メディカルアドバイザー/ノンラインマネージャー or スタッフ/医薬開発本部クリニカルディベロップメント・メディカルアフェアーズ心・腎・代謝領域メディシン第３部メディカルアフェアーズグループ

Basic purpose of the job

To contribute to execute CDMA (Clinical Development & Medical Affairs) activities in Japan according to TA (Therapeutic Area) strategy between start of clinical development and late stages of commercialization.

Accountabilities

・Strengthen value of  our products by providing medical/scientific robust guidance in the responsible therapeutic area in collaboration with Global and other departments.

・Ensure and support Japanese submission and registrations in the respective products collaborating with regulatory/ clinical development team.

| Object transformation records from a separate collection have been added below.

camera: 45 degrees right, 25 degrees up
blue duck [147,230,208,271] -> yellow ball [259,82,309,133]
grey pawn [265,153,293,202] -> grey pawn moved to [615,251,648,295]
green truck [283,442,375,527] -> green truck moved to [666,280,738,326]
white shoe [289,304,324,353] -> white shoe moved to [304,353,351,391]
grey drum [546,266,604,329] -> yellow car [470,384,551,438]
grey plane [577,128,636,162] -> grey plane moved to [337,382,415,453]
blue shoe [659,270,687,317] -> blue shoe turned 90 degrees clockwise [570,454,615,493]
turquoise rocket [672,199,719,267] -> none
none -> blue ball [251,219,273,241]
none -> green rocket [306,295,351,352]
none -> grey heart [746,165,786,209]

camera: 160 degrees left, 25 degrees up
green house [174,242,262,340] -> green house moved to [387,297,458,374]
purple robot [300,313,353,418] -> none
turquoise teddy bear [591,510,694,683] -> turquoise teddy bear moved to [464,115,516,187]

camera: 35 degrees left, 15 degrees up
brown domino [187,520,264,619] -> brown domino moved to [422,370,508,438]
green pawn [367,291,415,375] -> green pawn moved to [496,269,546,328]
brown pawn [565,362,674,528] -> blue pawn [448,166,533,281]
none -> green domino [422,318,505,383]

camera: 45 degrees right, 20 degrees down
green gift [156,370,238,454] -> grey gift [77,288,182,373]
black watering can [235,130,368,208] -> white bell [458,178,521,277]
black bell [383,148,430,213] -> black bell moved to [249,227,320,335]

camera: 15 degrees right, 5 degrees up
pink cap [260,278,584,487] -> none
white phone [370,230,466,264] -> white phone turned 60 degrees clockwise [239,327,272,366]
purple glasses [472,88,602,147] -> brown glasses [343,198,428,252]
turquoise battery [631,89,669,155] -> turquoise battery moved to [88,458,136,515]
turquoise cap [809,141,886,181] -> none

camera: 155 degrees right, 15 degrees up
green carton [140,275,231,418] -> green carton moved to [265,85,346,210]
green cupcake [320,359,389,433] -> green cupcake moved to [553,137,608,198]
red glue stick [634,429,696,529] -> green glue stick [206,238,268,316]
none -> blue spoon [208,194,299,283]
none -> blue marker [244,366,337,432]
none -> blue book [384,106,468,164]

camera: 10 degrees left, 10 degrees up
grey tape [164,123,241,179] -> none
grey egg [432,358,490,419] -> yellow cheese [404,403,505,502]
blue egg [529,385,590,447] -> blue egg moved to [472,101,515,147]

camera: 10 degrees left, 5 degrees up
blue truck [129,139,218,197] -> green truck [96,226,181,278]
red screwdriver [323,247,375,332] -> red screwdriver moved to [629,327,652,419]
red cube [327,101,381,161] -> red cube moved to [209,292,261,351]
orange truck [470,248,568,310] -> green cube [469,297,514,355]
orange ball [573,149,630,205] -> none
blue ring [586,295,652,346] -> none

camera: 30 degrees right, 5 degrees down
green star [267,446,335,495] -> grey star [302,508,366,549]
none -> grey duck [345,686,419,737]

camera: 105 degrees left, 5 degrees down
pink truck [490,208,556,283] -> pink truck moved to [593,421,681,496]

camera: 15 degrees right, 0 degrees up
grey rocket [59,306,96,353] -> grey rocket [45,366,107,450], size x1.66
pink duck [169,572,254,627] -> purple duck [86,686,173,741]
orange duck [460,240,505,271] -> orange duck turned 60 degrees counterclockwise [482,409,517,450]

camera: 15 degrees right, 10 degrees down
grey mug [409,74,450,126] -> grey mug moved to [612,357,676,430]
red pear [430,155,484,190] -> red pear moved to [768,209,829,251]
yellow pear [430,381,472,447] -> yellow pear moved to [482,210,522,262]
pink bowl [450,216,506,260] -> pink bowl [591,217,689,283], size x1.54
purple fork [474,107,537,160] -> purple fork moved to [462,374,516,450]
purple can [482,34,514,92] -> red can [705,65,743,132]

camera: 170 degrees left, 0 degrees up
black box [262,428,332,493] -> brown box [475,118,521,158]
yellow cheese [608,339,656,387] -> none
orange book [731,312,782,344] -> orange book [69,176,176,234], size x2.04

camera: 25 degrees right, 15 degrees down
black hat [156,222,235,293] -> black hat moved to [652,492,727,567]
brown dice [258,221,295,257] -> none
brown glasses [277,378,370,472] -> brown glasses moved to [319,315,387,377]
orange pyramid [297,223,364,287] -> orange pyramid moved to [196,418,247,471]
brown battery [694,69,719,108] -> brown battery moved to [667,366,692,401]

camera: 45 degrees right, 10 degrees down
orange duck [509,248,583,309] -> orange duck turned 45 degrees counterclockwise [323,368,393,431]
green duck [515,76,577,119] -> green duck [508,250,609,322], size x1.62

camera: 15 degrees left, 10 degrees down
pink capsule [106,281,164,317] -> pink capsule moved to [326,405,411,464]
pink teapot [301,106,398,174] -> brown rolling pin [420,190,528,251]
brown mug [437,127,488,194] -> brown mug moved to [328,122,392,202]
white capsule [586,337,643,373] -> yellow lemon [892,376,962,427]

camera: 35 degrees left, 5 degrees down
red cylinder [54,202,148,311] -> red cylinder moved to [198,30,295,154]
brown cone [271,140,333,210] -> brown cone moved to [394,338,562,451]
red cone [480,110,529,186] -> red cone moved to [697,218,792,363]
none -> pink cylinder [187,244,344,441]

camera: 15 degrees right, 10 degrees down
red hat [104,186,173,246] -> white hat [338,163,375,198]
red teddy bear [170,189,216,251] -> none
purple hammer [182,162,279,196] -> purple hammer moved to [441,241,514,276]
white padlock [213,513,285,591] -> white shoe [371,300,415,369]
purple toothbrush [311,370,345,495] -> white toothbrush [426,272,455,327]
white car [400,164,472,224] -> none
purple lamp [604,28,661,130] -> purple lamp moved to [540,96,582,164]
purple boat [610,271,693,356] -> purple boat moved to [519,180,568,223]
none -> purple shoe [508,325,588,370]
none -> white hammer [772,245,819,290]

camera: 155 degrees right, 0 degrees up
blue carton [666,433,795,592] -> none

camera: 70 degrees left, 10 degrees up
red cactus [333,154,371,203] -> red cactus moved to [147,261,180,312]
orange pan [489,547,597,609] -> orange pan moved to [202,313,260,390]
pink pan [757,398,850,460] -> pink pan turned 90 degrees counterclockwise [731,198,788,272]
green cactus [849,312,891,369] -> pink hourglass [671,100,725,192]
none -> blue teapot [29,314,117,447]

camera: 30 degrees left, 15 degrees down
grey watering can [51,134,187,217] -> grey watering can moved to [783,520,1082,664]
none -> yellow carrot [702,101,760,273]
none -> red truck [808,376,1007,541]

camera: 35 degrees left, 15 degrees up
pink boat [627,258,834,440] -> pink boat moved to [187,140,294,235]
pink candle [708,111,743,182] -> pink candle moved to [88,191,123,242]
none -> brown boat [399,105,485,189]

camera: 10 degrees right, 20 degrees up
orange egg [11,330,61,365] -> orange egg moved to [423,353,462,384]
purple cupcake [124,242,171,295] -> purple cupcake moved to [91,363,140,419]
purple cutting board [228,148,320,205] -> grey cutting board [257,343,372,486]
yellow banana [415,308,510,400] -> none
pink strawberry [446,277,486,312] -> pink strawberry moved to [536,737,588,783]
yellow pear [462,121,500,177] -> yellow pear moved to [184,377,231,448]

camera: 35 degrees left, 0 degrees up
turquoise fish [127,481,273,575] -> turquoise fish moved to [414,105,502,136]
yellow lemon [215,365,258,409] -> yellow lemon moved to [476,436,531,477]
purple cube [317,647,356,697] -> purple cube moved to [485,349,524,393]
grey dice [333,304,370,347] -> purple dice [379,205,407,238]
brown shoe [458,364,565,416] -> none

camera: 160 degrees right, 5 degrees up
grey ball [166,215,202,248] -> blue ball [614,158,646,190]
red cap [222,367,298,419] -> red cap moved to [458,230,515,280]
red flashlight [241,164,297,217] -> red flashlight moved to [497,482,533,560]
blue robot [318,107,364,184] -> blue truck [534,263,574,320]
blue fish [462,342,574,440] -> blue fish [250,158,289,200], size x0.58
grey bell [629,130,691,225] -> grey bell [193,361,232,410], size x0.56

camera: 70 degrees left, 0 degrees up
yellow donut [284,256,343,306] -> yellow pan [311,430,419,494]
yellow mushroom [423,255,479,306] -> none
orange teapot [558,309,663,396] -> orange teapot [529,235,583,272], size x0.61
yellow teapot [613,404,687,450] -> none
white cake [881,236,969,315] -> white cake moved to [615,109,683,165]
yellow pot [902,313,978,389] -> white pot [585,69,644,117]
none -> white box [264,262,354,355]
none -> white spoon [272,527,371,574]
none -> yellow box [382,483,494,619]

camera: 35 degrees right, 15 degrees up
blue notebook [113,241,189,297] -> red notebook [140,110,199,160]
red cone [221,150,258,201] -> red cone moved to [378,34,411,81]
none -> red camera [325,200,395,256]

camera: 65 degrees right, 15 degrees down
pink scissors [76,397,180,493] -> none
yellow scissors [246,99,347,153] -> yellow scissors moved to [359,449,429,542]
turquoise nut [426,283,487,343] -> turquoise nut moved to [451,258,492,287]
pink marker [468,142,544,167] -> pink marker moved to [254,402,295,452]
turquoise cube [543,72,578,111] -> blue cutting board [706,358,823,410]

・Support our company make development/data building decision based on total picture (all projects/trials in the respects of resource/budget) in the therapeutic area.

・Prepare Integrated Customer Plan (ICP) to address Japan specific needs, together with Marketing and Market Access & aligned with global IAP (Integrated Asset Plan).

・Build new scientific evidence by collaboration with external experts through clinical/pre-clinical researches, external collaborative research and RWE (Real World Evidence) studies.

・Contribution to benefit/risk evaluations of products.

・Gain insight from external expert with MSL (Medical Science Liaison) and propose medical strategy.

Regulatory and / or Organizational Requirements

Contribute to strategy and activity review meetings. Ensure ethics and compliance. Plan strategically to allow for effective, safe & medically sound global preparation of drug commercialization efforts. Provide input and medical review of all internal and external documentation prepared by Marketing and Public Relations. Define trials needed to answer relevant questions regarding our products and their related development projects to meet regulatory and payer requirements and our commercial needs build upon from the trial’s concepts developed by the Medical subteam and local project team for registration. Ensure communication with CPL (Clinical Project Leader). Support obtaining preferable pricing.

Job Complexity

・Works in a cross-functional team including MSL, CPL, RA (Regulatory Affairs), PSPV (Patient Safety & Pharmacovigilance), BDS (Biostatistics & Data Sciences), Marketing, and Market Access. Requires driving cross-functional projects.

・Plays a key role in planning and leading medical strategy  initiatives in collaboration with internal and external stakeholders.

Interfaces

Integrated brand team, Local/Global R&D team members, Medical Affairs subteam, Team member global epidemiology, etc.

Job Expertise

・Full understanding of compliance requirement in Medical Affairs

・Expertise in people management is valued, but not mandatory. Capability to lead teams or works independently in planning and executing medical strategy is essential.

Minimum Education/Degree Requirements

Master's degree in life sciences. MD or PhD is preferred.

Required Capabilities (Skills, Experience, Competencies)

・TA experience in clinical or research setting, ideally for nephrology or rare disease

・Experience in product launch are preferred

・Capability to conceptualize research projects, conduct basic and/or clinical research independently, and write scientific papers

・Experience collaborating with and managing key opinion leaders and external experts in relevant disease areas

・Strong negotiation and communication skills for both internal and external stakeholders, in Japan and globally

・Excellent project management and cross-functional collaboration skills, with the ability to work in global matrix teams

・Experience leading team projects (evidence generation, medical strategy, new drug launch/approval, collaboration with external stakeholders) ; people management experience is preferred.

・English proficiency (at least TOEIC >800)

・Knowledge of regulations related to clinical research, clinical trials, and clinical development

Regarding publications
・Please submit publication's title and Author.